Anyone use ELSE minor-mode in Emacs?

François Pinard pinard at iro.umontreal.ca
Sun Dec 21 18:55:11 EST 2003


[John J Lee]
> [François Pinard]

> >   http://pinard.progiciels-bpi.ca/showfile.html?name=opinions/editors.all

> Well worth reading, thanks.

Thanks for the appreciation! :-)

> Any good URLs for vim's Python support (scripting vim with Python, I
> mean)?

URLs, I do not know, but the Linux I use offers:

   /usr/share/vim/vim62/doc/if_pyth.txt

which holds the information one needs.  Succinct, but complete.  You may
have to re-install Vim from sources.  The installation recipe I used is
not far from:

   wget ftp://ftp.vim.org/pub/vim/unix/vim-6.2.tar.bz2
   tar xfj vim-6.2.tar.bz2
   pushd vim62
   ./configure --prefix=/usr \
      --enable-pythoninterp --with-features=big --enable-multibyte
   make install
   popd

To quickly check that it works, once in the new Vim, try:

  :py print 3 + 5

and you should see `8' in the bottom line.

> I'm currently thinking of ditching pine (for something, like pine,
> that's cross-platform, does IMAP well, is free (beer) but also libre,
> has a decent disconnected mode, preferably written in a high-level
> language, and that doesn't offer remote buffer overflows on its
> feature list!... except such a beast doesn't seem to exist).

Gnus was really marvelous, nothing can really compare with it.  I looked
around a bit for a replacement, and the best I came with is Mutt.  I
did not consider Pine for long, but do not remember why I excluded it.
Getting Mutt and some of my Python scripts to really cooperate required
some doing, and a few kludges, and I still feel very far from having a
mail agent offering Python as an extension language.  I also saw Python
extensible mail agents, but which had some weakness in the underlying
mail engine, so far that I could judge.  Mutt is not perfect overall,
but I'm trying to compromise with it for now, it's still give-and-take.

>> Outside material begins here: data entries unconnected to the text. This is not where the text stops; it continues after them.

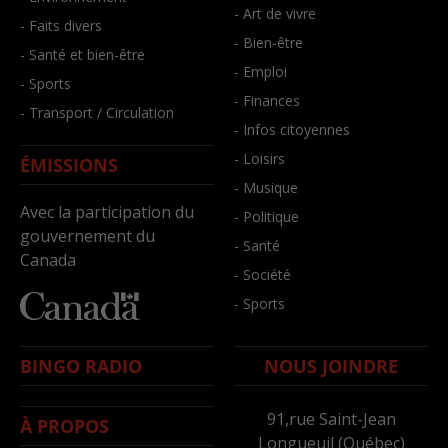
- Art de vivre
- Faits divers
- Bien-être
- Santé et bien-être
- Emploi
- Sports
- Finances
- Transport / Circulation
- Infos citoyennes
- Loisirs
ÉMISSIONS
- Musique
Avec la participation du
- Politique
gouvernement du
- Santé
Canada
- Société
- Sports
BINGO RADIO
NOUS JOINDRE
91,rue Saint-Jean
À PROPOS
Longueuil (Québec)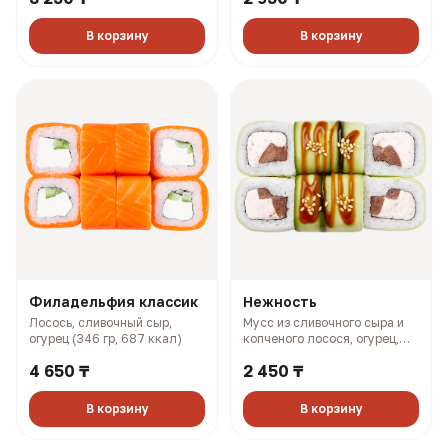
В корзину
В корзину
Филадельфия классик
Нежность
Лосось, сливочный сыр,
Мусс из сливочного сыра и
огурец (346 гр, 687 ккал)
копченого лосося, огурец,
помидор, унаги соус (262 гр,
4 650 ₸
2 450 ₸
376 ккал)
В корзину
В корзину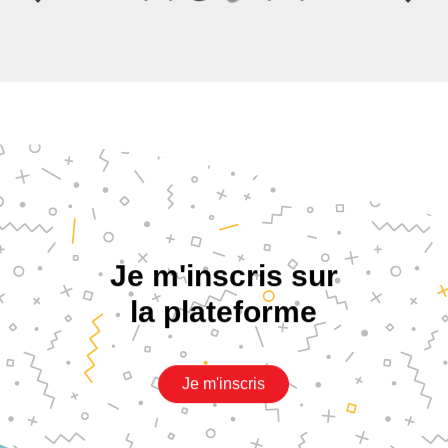
Je m'inscris sur
la plateforme
Je m'inscris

But at least, I now feel installed in a much more modular design for my
work habits, and if I find something that pleases me more than Mutt, I
could change this aspect without having to change everything else with
it.  In my case at least, the big move is now part of the past, the main
suffering is behind.

> | I still have no idea on the Vim capabilities for controlling highlighting

> I've always thought the way to do this must be to allow both simple
> high-level language (elisp, python) ways of doing this for covering the
> broad range of languages &c., and some kind of low-level (C, I guess)
> plugin standard for wiring up editors to things like the Python parser.
> Who wants to reimplement the Python parser, after all?

This is about editing SGML, isn't it?  I wrote something for Emacs
called `xxml.el', that those a job at combining colour attributes that I
suspect to be beyond the Vim way of doing such things.  But I may be
wrong, as my knowledge of Vim is still very fragmentary.

My associate, who is a linguist more than in computer science, usually
likes to adopt and stick with my work habits, because I can then more
fully support him.  He does not object switching to Vim from Emacs as I
did, but _only given_ that Vim has the equivalent of `xxml.el' first.
The fact is that I understand him.  How can I politely say it...  Euh!
Humph!  OK: I am still unsuccessful at learning to enjoy HTML editing
support in Vim, as it currently stands! :-) I pondered a bit about how
I could rewrite `xxml.el' in Python, for later becoming a Vim extension
say, but I guess it would require a fairly good amount of work on the
Python side only, and no doubt that I would also need to learn Vim
advanced usage much more deeply than I know it currently.